BlackRock profit jumps 21% on fixed-income boost

BlackRock Inc’s results topped Wall Street estimates on Friday, helped by investors flocking to the world’s largest asset manager’s bond funds in the second quarter as global financial markets rebounded strongly from a COVID-sparked brutal selloff in March.

BlackRock ended the quarter with $7.32 trillion in assets under management, up from $6.84 trillion a year earlier. 

The S&P 500 .SPX rose 20% in the second quarter after falling by that amount in the first three months of 2020 as the coronavirus pandemic slammed the economy. 

“We had more conversations with our clients in the last six months than we have probably had in aggregate in years,” Chief Executive Larry Fink said in an interview. 

“Clients are looking to BlackRock more than ever before.” 

BlackRock reported a 21% jump in quarterly profit as investors poured money into its fixed-income funds and cash management services. 

The New York-based company's net income rose to $1.21 billion, or $7.85 per share. Analysts had expected a profit of $6.99 per share, according to IBES data from Refinitiv. (bit.ly/2ZEPkNv

The asset manager’s fixed-income funds took in $60.27 billion in new money. Its cash-management business attracted $24.2 billion in net inflows in the second quarter. 

“Improved investor sentiment led to robust asset gathering,” said Kyle Sanders, an analyst with St.
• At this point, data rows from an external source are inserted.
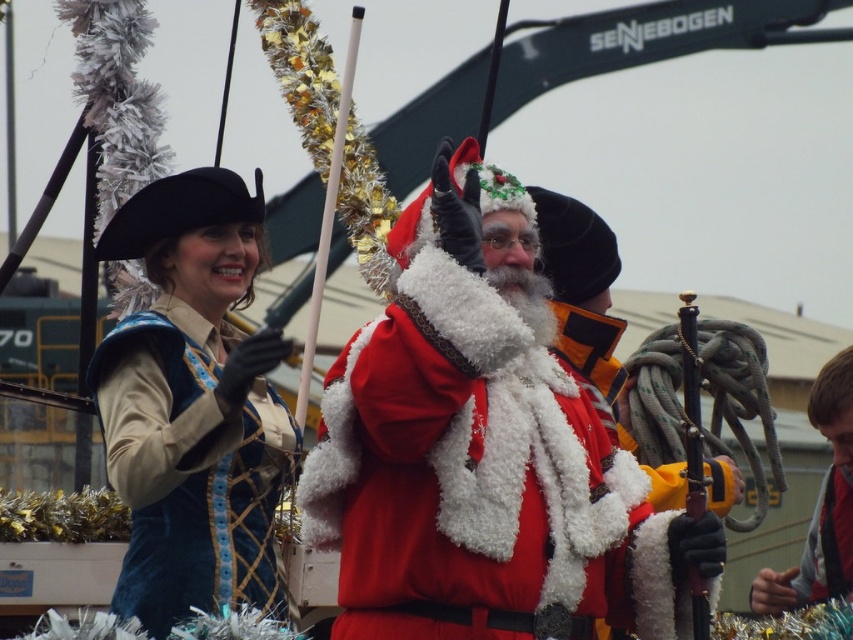
Which is more to the right, fuzzy red santa at center or velvet blue dress at left?

From the viewer's perspective, fuzzy red santa at center appears more on the right side.

Which is in front, point (469, 177) or point (236, 580)?

Positioned in front is point (469, 177).

Find the location of a particular element. fuzzy red santa at center is located at coordinates (483, 451).

Does velvet blue dress at left appear on the right side of red fabric jacket at lower right?

Incorrect, velvet blue dress at left is not on the right side of red fabric jacket at lower right.

Is point (218, 378) farther from viewer compared to point (785, 611)?

No, it is not.

Is point (283, 339) positioned after point (824, 497)?

No.

In order to click on velvet blue dress at left in this screenshot , I will do `click(193, 404)`.

Is fuzzy red santa at center above red fabric jacket at lower right?

Indeed, fuzzy red santa at center is positioned over red fabric jacket at lower right.

Can you confirm if fuzzy red santa at center is thinner than red fabric jacket at lower right?

In fact, fuzzy red santa at center might be wider than red fabric jacket at lower right.

Which is behind, point (428, 484) or point (822, 595)?

Positioned behind is point (822, 595).

This screenshot has width=853, height=640. In order to click on fuzzy red santa at center in this screenshot , I will do pos(483,451).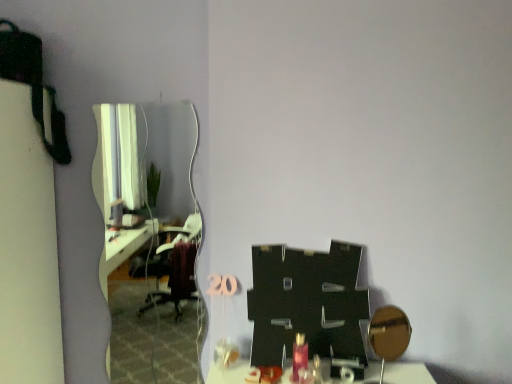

Louis-based financial services firm Edward Jones. 

“We were most encouraged by the sharp rebound in asset flows, as we believe sustained flow growth above industry peers is a key driver for the stock,” he said. 

The asset manager’s technology business, a key area of growth for the firm, reported a 17% rise in revenue. 

BlackRock’s financial markets advisory unit, which manages the U.S. Federal Reserve’s bond-buying program, generated $39 million in revenue, down from $53 million for the same quarter a year ago. 

BlackRock shares, up about 13% for the year, were about 1% higher in early trading Friday.